### What to produce
The whole of the data must be transcribed exactly.

Records from a dataset
━━━━
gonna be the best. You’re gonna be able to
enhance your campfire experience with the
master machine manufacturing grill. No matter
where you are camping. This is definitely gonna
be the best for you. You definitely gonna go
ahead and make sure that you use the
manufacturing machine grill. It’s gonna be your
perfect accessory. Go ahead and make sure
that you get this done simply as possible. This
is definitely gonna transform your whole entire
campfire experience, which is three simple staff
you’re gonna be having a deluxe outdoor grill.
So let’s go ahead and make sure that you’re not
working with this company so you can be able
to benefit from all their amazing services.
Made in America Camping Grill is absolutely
━━━━
### Result of this task
gonna be the best. You’re gonna be able to
enhance your campfire experience with the
master machine manufacturing grill. No matter
where you are camping. This is definitely gonna
be the best for you. You definitely gonna go
ahead and make sure that you use the
manufacturing machine grill. It’s gonna be your
perfect accessory. Go ahead and make sure
that you get this done simply as possible. This
is definitely gonna transform your whole entire
campfire experience, which is three simple staff
you’re gonna be having a deluxe outdoor grill.
So let’s go ahead and make sure that you’re not
working with this company so you can be able
to benefit from all their amazing services.
Made in America Camping Grill is absolutely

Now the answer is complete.